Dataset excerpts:
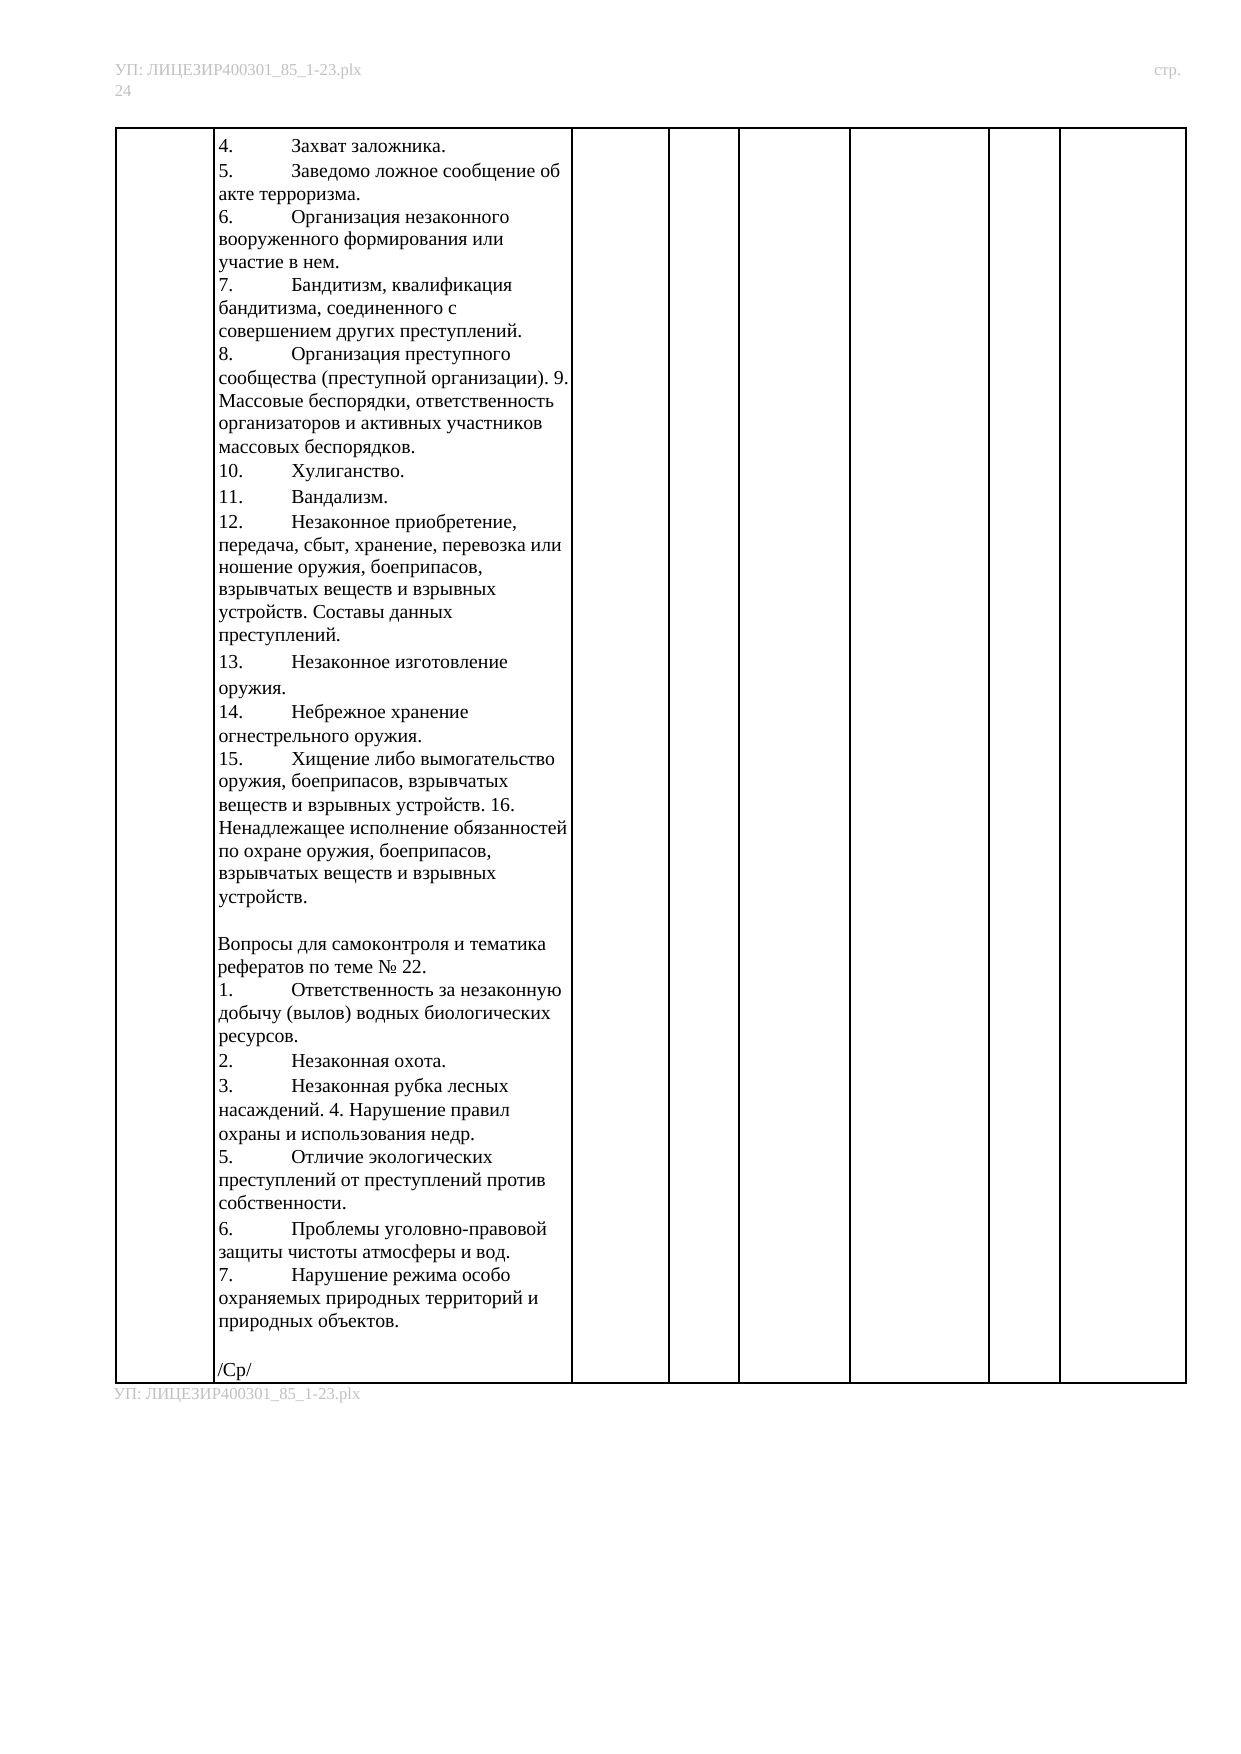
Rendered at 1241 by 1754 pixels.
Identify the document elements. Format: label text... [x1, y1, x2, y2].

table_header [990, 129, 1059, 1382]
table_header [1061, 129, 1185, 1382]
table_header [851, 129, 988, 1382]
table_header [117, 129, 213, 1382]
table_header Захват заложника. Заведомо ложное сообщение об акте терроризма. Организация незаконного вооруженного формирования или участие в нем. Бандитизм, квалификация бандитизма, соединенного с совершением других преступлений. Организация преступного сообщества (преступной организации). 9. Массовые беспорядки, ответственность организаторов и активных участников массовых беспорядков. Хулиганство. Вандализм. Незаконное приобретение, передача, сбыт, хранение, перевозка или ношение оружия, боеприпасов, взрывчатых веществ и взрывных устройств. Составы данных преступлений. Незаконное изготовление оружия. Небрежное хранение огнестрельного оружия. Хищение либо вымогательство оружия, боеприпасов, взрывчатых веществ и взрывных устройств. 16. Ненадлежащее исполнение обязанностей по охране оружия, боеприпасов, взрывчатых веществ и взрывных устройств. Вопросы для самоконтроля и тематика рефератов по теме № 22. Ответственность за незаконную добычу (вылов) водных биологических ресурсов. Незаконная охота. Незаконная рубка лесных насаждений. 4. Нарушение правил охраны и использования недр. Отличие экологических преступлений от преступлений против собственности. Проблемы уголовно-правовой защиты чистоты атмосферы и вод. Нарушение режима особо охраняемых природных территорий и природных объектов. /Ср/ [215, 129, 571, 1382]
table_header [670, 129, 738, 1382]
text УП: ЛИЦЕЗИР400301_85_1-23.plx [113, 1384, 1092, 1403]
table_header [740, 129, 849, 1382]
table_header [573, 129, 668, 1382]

**Work required:**
Copy every line from the records that holds the string "text".

**Expected answer:**
Identify the document elements. Format: label text... [x1, y1, x2, y2].
text УП: ЛИЦЕЗИР400301_85_1-23.plx [113, 1384, 1092, 1403]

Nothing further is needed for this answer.